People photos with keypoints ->
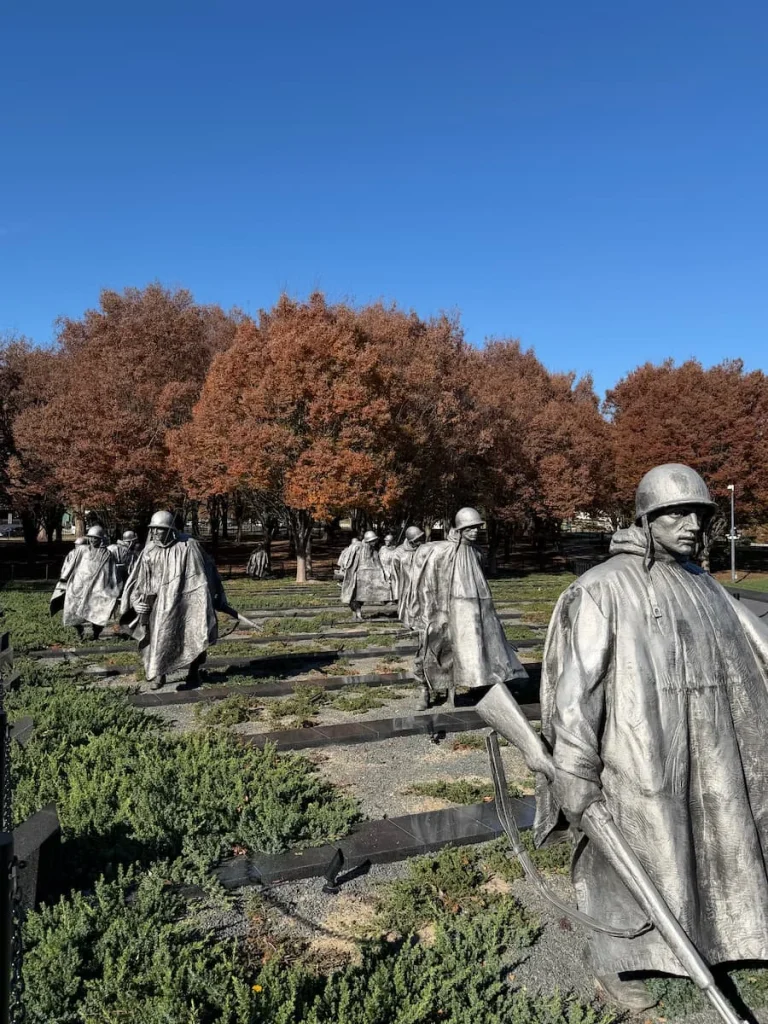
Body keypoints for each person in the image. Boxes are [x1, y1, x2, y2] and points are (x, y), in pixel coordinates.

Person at [534, 464, 768, 1009]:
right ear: (646, 517)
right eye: (676, 513)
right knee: (635, 850)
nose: (690, 525)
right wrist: (573, 765)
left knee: (717, 841)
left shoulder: (704, 584)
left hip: (711, 744)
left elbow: (754, 652)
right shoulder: (602, 587)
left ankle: (720, 936)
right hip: (637, 750)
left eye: (699, 515)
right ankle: (616, 958)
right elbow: (577, 686)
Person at [405, 507, 527, 710]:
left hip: (476, 611)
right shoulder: (441, 551)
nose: (475, 531)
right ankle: (424, 690)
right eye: (470, 528)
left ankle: (479, 686)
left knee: (479, 649)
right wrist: (427, 611)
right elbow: (427, 582)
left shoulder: (477, 553)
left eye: (477, 527)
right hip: (448, 609)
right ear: (460, 530)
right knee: (433, 650)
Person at [120, 510, 227, 690]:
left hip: (187, 602)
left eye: (159, 529)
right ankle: (159, 673)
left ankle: (193, 672)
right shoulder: (149, 550)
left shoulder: (189, 546)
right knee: (157, 637)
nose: (154, 533)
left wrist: (213, 596)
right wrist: (136, 600)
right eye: (152, 529)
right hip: (157, 605)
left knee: (193, 633)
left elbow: (206, 573)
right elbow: (138, 580)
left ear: (171, 530)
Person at [50, 525, 121, 640]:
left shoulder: (107, 554)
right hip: (79, 585)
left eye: (96, 538)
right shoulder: (81, 550)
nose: (93, 540)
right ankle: (79, 631)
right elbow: (71, 565)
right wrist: (64, 578)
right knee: (72, 609)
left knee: (98, 611)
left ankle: (96, 633)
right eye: (91, 537)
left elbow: (111, 571)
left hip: (97, 587)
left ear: (101, 539)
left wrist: (113, 587)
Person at [340, 529, 391, 621]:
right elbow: (348, 560)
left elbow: (377, 561)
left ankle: (358, 614)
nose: (374, 543)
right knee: (354, 596)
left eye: (375, 541)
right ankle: (356, 614)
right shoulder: (357, 547)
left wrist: (383, 573)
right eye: (372, 541)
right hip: (357, 576)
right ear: (368, 541)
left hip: (368, 577)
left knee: (362, 596)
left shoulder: (373, 550)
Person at [390, 525, 425, 622]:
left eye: (421, 539)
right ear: (410, 541)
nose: (420, 542)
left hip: (421, 583)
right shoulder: (398, 553)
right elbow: (394, 573)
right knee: (407, 605)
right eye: (417, 540)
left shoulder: (424, 549)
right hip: (406, 585)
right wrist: (395, 592)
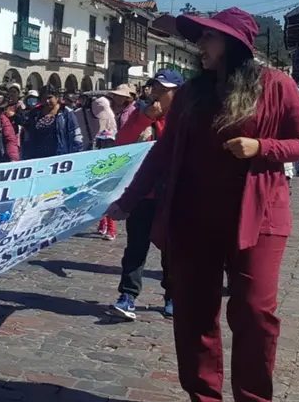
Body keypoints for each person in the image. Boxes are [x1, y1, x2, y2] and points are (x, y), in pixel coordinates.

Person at [105, 7, 299, 402]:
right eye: (201, 38)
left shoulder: (276, 85)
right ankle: (205, 399)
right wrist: (127, 199)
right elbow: (161, 154)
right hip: (193, 217)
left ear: (234, 44)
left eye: (209, 39)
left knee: (255, 313)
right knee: (195, 310)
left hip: (259, 218)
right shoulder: (193, 94)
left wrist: (262, 146)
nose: (200, 46)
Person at [108, 69, 183, 321]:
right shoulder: (142, 114)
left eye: (164, 91)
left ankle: (172, 296)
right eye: (156, 90)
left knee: (172, 250)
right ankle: (127, 295)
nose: (158, 96)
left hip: (173, 195)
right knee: (135, 248)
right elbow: (122, 142)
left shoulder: (185, 118)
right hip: (142, 193)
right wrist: (144, 119)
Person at [17, 85, 83, 159]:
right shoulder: (35, 113)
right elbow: (28, 134)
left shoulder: (66, 112)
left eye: (50, 97)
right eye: (44, 98)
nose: (47, 101)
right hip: (37, 158)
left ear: (57, 97)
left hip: (59, 157)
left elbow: (76, 135)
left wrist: (76, 155)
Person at [90, 96, 119, 240]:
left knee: (108, 201)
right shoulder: (97, 153)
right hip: (99, 173)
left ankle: (111, 229)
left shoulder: (114, 155)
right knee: (99, 201)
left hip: (109, 174)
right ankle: (102, 225)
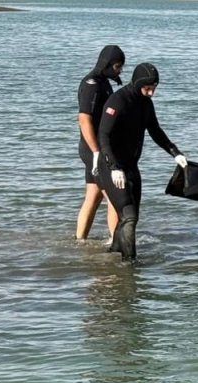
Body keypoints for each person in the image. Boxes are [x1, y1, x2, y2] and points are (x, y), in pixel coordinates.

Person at [97, 62, 187, 262]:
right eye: (148, 88)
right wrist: (113, 167)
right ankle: (130, 264)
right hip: (111, 167)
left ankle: (113, 255)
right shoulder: (117, 102)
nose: (151, 93)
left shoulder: (146, 104)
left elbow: (155, 131)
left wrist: (175, 152)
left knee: (130, 218)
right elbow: (103, 136)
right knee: (129, 216)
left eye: (154, 89)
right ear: (138, 83)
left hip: (131, 167)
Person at [75, 45, 125, 242]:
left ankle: (80, 241)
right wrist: (96, 153)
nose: (119, 71)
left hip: (96, 149)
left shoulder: (104, 82)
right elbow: (84, 119)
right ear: (106, 64)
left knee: (93, 196)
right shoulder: (92, 85)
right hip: (93, 149)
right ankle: (116, 242)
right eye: (117, 67)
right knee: (114, 198)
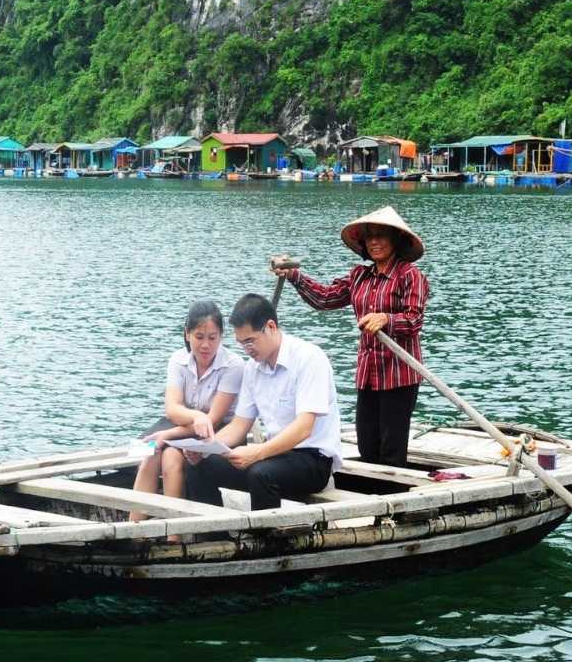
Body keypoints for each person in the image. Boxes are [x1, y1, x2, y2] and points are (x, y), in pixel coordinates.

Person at [274, 205, 429, 467]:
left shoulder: (409, 276)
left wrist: (386, 319)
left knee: (392, 449)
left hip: (398, 375)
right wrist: (293, 275)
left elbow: (414, 320)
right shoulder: (360, 276)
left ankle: (392, 500)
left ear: (395, 240)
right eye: (370, 237)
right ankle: (371, 498)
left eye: (381, 236)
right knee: (367, 443)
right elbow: (324, 298)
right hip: (368, 374)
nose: (375, 242)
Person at [184, 294, 343, 510]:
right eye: (241, 343)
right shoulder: (252, 368)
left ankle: (266, 539)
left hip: (312, 459)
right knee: (199, 467)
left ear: (271, 327)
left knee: (262, 474)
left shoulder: (309, 358)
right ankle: (213, 537)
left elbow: (304, 428)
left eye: (250, 341)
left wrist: (257, 453)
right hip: (274, 454)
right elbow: (240, 425)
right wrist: (205, 448)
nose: (247, 349)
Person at [130, 301, 244, 523]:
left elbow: (213, 419)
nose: (205, 345)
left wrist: (169, 435)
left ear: (221, 336)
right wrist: (195, 416)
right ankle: (133, 529)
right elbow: (172, 409)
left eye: (212, 337)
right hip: (183, 421)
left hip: (216, 429)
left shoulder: (234, 365)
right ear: (187, 334)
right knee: (148, 454)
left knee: (171, 457)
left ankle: (174, 535)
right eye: (199, 337)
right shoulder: (178, 360)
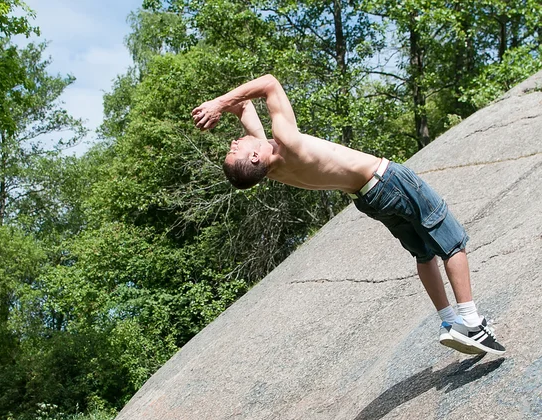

EXERCISE BRIEF -> Before you finish, make sure every line above has been repeated exactly and no picture remains in the copy.

RESPONSE BELOW ->
Body keypoints for each person in the image. Boxes are [x1, y1, x2, y2] and points are (x, y), in pixel coordinates.

Person at [534, 464, 768, 1009]:
right ear: (646, 517)
right eye: (676, 513)
right knee: (635, 850)
nose: (690, 525)
right wrist: (573, 765)
left knee: (717, 841)
left shoulder: (704, 584)
left hip: (711, 744)
left elbow: (754, 652)
right shoulder: (602, 587)
left ankle: (720, 936)
right hip: (637, 750)
left eye: (699, 515)
right ankle: (616, 958)
right elbow: (577, 686)
Person at [405, 507, 527, 710]:
left hip: (476, 611)
right shoulder: (441, 551)
nose: (475, 531)
right ankle: (424, 690)
right eye: (470, 528)
left ankle: (479, 686)
left knee: (479, 649)
right wrist: (427, 611)
right elbow: (427, 582)
left shoulder: (477, 553)
left eye: (477, 527)
right hip: (448, 609)
right ear: (460, 530)
right knee: (433, 650)
Person at [120, 510, 227, 690]:
left hip: (187, 602)
left eye: (159, 529)
right ankle: (159, 673)
left ankle: (193, 672)
right shoulder: (149, 550)
left shoulder: (189, 546)
right knee: (157, 637)
nose: (154, 533)
left wrist: (213, 596)
right wrist: (136, 600)
right eye: (152, 529)
right hip: (157, 605)
left knee: (193, 633)
left elbow: (206, 573)
right elbow: (138, 580)
left ear: (171, 530)
Person at [50, 525, 121, 640]:
left shoulder: (107, 554)
right hip: (79, 585)
left eye: (96, 538)
right shoulder: (81, 550)
nose: (93, 540)
right ankle: (79, 631)
right elbow: (71, 565)
right wrist: (64, 578)
right knee: (72, 609)
left knee: (98, 611)
left ankle: (96, 633)
right eye: (91, 537)
left elbow: (111, 571)
left hip: (97, 587)
left ear: (101, 539)
left wrist: (113, 587)
Person at [340, 529, 391, 621]:
right elbow: (348, 560)
left elbow: (377, 561)
left ankle: (358, 614)
nose: (374, 543)
right knee: (354, 596)
left eye: (375, 541)
right ankle: (356, 614)
right shoulder: (357, 547)
left wrist: (383, 573)
right eye: (372, 541)
right hip: (357, 576)
right ear: (368, 541)
left hip: (368, 577)
left knee: (362, 596)
left shoulder: (373, 550)
Person at [390, 525, 425, 622]:
left eye: (421, 539)
right ear: (410, 541)
nose: (420, 542)
left hip: (421, 583)
right shoulder: (398, 553)
right elbow: (394, 573)
right knee: (407, 605)
right eye: (417, 540)
left shoulder: (424, 549)
right hip: (406, 585)
right wrist: (395, 592)
Body keypoints for each person in the image. Boxes are [x1, y1, x2, y2] and points are (x, y), in pixel coordinates.

Person at [105, 7, 299, 402]:
right eye: (201, 38)
left shoulder: (276, 85)
right ankle: (205, 399)
right wrist: (127, 199)
right elbow: (161, 154)
right hip: (193, 217)
left ear: (234, 44)
left eye: (209, 39)
left knee: (255, 313)
right knee: (195, 310)
left hip: (259, 218)
right shoulder: (193, 94)
left wrist: (262, 146)
nose: (200, 46)
Person at [108, 69, 183, 321]:
right shoulder: (142, 114)
left eye: (164, 91)
left ankle: (172, 296)
right eye: (156, 90)
left knee: (172, 250)
right ankle: (127, 295)
nose: (158, 96)
left hip: (173, 195)
right knee: (135, 248)
right elbow: (122, 142)
left shoulder: (185, 118)
right hip: (142, 193)
right wrist: (144, 119)
Person at [17, 85, 83, 159]:
right shoulder: (35, 113)
right elbow: (28, 134)
left shoulder: (66, 112)
left eye: (50, 97)
right eye: (44, 98)
nose: (47, 101)
right hip: (37, 158)
left ear: (57, 97)
left hip: (59, 157)
left elbow: (76, 135)
left wrist: (76, 155)
Person at [90, 96, 119, 240]:
left knee: (108, 201)
right shoulder: (97, 153)
right hip: (99, 173)
left ankle: (111, 229)
left shoulder: (114, 155)
right knee: (99, 201)
left hip: (109, 174)
right ankle: (102, 225)
Body keypoints for each person in the image. Boxes are [x1, y1, x2, y2] and points are (x, y), in pixel coordinates.

Person at [97, 62, 187, 262]:
right eye: (148, 88)
right wrist: (113, 167)
right ankle: (130, 264)
right hip: (111, 167)
left ankle: (113, 255)
right shoulder: (117, 102)
nose: (151, 93)
left shoulder: (146, 104)
left elbow: (155, 131)
left wrist: (175, 152)
left knee: (130, 218)
right elbow: (103, 136)
right knee: (129, 216)
left eye: (154, 89)
right ear: (138, 83)
left hip: (131, 167)
Person at [75, 45, 125, 242]:
left ankle: (80, 241)
right wrist: (96, 153)
nose: (119, 71)
left hip: (96, 149)
left shoulder: (104, 82)
right elbow: (84, 119)
right ear: (106, 64)
left knee: (93, 196)
right shoulder: (92, 85)
right hip: (93, 149)
right ankle: (116, 242)
right eye: (117, 67)
right knee: (114, 198)
Body keypoints for each person in the image. Boxes are [x1, y1, x2, y2] and points are (x, y), in pixel coordinates.

Person at [274, 205, 429, 467]:
left shoulder: (409, 276)
left wrist: (386, 319)
left knee: (392, 449)
left hip: (398, 375)
right wrist: (293, 275)
left elbow: (414, 320)
right shoulder: (360, 276)
left ankle: (392, 500)
left ear: (395, 240)
right eye: (370, 237)
right ankle: (371, 498)
left eye: (381, 236)
right knee: (367, 443)
right elbow: (324, 298)
right hip: (368, 374)
nose: (375, 242)
Person at [184, 294, 343, 510]:
right eye: (241, 343)
right shoulder: (252, 368)
left ankle: (266, 539)
left hip: (312, 459)
right knee: (199, 467)
left ear: (271, 327)
left knee: (262, 474)
left shoulder: (309, 358)
right ankle: (213, 537)
left elbow: (304, 428)
left eye: (250, 341)
left wrist: (257, 453)
right hip: (274, 454)
right elbow: (240, 425)
right wrist: (205, 448)
nose: (247, 349)
Person at [130, 301, 244, 523]:
left elbow: (213, 419)
nose: (205, 345)
left wrist: (169, 435)
left ear: (221, 336)
right wrist: (195, 416)
right ankle: (133, 529)
right elbow: (172, 409)
left eye: (212, 337)
right hip: (183, 421)
left hip: (216, 429)
left shoulder: (234, 365)
right ear: (187, 334)
right knee: (148, 454)
left knee: (171, 457)
left ankle: (174, 535)
right eye: (199, 337)
right shoulder: (178, 360)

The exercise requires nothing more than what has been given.